CORTE DI CASSAZIONE – Sentenza 15 giugno 2022, n. 19329
Professionista – Avvocato – Contestuale Iscrizione all’Albo professionale ed alla Cassa di Previdenza tedesca e all’Albo degli Avvocati in Italia – Cartella esattoriale – Omesso versamente del contributo integrativo ex art. 11 della l. n. 576 del 1980 – Debenza
Fatti di causa
1. La Corte di Appello di Milano, con sentenza del 16 maggio 2013, in riforma della decisione di primo grado, accoglieva l’opposizione proposta dall’Avv. M.B. avverso la cartella esattoriale con cui la Cassa Nazionale di Previdenza e Assistenza Forense – per quanto qui ancora interessa – gli aveva richiesto il pagamento di somme a titolo di contributo integrativo previsto dall’art. 11 della l. n. 576 del 1980.
2. La Cassa soccombente proponeva ricorso per cassazione e la Corte adita, con sentenza n. 5376 del 2019, ha accolto il motivo di gravame, ha cassato la sentenza impugnata e ha rinviato alla medesima Corte territoriale, anche per le spese.
Premesso che “nella vicenda all’esame della Corte si controverte della debenza o meno del contributo integrativo da parte di un avvocato iscritto all’Albo professionale ed alla Cassa di Previdenza tedesca nonché all’Albo degli Avvocati in Italia (Foro di Milano)”, si è escluso – diversamente da quanto ritenuto dalla pronuncia d’appello – che quanto affermato nella sentenza di questa medesima Corte n. 24784 del 2009 concernesse “l’obbligazione retributiva qui dibattuta”, atteso che “non era stata decisa perché ritenuta questione nuova […] e dunque inammissibile”.
Pertanto, secondo la pronuncia del 2019, “dall’essere iscritto all’Albo derivava l’obbligo di versare il contributo integrativo per tutti coloro – anche non iscritti alla Cassa – che avessero svolto l’attività forense in Italia, e ciò indipendentemente dall’essere cittadino italiano o di un diverso paese dell’UE (come nel caso in esame). E’, dunque, evidente che qui non ha alcuna rilevanza l’esercizio della facoltà di opzione che l’ordinamento nazionale italiano riconosceva al professionista, iscritto ad altri Albi professionali e Casse previdenziali” – continua la sentenza – atteso che “l’obbligo di versamento del contributo integrativo, infatti, deriva non dalla iscrizione alla Cassa, bensì dalla prestazione professionale resa ed il professionista può ripeterlo nei confronti del cliente.”

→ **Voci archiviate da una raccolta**
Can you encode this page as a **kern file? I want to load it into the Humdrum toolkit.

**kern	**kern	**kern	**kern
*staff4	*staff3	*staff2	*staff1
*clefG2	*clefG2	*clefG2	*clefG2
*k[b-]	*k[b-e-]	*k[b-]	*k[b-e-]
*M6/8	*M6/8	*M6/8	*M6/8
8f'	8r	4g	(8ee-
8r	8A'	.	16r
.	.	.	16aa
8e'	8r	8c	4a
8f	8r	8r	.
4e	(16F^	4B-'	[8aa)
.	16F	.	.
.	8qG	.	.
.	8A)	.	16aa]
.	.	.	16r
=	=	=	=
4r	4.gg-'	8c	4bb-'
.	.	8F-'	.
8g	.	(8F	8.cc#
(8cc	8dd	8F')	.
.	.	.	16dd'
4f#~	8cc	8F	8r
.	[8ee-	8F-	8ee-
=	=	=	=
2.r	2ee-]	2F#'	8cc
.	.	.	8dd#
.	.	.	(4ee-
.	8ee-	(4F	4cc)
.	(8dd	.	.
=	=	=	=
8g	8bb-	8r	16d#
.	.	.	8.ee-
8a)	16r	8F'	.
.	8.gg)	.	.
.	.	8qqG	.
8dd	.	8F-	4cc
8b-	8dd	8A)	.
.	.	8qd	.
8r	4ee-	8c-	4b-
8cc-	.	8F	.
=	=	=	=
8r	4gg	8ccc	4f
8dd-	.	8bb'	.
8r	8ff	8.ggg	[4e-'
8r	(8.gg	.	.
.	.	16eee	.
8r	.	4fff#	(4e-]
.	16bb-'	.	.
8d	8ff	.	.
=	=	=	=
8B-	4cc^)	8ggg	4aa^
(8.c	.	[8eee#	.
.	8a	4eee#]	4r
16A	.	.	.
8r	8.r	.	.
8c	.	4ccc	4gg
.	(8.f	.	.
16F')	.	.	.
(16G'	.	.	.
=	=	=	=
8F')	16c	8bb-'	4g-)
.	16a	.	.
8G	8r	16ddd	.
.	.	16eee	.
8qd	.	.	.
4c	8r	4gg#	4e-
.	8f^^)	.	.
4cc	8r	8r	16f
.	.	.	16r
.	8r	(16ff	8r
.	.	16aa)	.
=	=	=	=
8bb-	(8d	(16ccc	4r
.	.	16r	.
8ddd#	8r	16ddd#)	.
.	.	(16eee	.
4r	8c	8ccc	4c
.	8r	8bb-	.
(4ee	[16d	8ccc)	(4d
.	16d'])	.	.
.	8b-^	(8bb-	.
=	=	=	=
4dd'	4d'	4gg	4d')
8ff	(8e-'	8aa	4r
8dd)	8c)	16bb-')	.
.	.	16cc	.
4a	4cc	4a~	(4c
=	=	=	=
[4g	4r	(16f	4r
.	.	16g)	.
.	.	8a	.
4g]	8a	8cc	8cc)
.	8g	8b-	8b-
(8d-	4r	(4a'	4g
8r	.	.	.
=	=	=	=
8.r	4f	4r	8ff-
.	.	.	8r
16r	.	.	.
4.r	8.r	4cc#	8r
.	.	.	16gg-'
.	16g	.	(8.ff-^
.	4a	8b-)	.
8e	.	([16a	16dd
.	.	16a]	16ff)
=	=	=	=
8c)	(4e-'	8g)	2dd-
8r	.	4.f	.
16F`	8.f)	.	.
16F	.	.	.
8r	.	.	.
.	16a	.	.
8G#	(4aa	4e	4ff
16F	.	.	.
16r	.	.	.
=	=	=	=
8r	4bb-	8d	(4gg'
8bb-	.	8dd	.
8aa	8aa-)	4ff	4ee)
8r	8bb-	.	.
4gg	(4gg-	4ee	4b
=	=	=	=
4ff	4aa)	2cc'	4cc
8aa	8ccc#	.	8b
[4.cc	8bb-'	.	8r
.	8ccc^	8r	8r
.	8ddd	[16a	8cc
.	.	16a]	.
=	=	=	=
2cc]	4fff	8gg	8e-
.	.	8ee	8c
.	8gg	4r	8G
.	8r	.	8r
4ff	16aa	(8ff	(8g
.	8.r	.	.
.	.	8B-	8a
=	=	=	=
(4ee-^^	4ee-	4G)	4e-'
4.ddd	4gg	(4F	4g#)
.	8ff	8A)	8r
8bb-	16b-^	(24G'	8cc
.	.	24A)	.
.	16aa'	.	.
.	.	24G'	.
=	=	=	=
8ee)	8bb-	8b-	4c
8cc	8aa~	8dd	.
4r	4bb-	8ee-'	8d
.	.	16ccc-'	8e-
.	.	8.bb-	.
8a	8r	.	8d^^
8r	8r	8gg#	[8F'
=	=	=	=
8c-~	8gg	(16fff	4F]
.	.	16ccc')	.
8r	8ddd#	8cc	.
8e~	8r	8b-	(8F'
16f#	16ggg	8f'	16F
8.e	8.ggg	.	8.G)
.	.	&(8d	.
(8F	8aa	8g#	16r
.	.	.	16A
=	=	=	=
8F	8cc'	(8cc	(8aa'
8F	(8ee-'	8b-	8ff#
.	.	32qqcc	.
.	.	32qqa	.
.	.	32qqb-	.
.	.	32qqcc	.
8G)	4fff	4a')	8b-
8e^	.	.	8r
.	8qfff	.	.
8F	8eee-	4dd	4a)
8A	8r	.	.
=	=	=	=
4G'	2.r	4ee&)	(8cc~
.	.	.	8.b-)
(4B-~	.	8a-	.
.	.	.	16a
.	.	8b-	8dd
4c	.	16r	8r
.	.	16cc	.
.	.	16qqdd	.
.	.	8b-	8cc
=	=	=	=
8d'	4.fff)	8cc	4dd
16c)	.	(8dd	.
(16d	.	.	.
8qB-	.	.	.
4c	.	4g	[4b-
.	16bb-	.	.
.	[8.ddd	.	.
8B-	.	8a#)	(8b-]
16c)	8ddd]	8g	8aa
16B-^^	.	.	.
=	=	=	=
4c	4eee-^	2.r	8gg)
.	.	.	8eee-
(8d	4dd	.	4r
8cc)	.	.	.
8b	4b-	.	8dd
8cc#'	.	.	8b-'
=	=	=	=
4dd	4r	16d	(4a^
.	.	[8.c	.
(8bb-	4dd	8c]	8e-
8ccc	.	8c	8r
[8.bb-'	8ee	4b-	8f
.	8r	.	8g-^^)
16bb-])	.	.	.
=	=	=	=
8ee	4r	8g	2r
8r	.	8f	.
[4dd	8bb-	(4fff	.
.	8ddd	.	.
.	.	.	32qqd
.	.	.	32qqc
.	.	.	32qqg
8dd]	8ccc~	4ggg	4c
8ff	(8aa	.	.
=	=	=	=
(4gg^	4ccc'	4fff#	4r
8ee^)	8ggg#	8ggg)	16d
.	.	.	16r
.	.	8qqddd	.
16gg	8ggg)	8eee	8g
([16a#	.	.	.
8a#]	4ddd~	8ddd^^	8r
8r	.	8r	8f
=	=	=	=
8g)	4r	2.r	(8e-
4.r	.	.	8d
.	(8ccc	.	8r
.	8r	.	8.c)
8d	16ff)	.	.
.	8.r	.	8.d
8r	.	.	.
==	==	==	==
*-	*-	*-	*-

→ **COMPITO ASSEGNATO**
Ricopia dalla sentenza della Cassazione il tratto che comincia con le parole "CORTE DI CASSAZIONE" e si ferma dopo "576 del 1980.". Le voci provengono da un'altra fonte.

→ **SOLUZIONE**
CORTE DI CASSAZIONE – Sentenza 15 giugno 2022, n. 19329
Professionista – Avvocato – Contestuale Iscrizione all’Albo professionale ed alla Cassa di Previdenza tedesca e all’Albo degli Avvocati in Italia – Cartella esattoriale – Omesso versamente del contributo integrativo ex art. 11 della l. n. 576 del 1980 – Debenza
Fatti di causa
1. La Corte di Appello di Milano, con sentenza del 16 maggio 2013, in riforma della decisione di primo grado, accoglieva l’opposizione proposta dall’Avv. M.B. avverso la cartella esattoriale con cui la Cassa Nazionale di Previdenza e Assistenza Forense – per quanto qui ancora interessa – gli aveva richiesto il pagamento di somme a titolo di contributo integrativo previsto dall’art. 11 della l. n. 576 del 1980.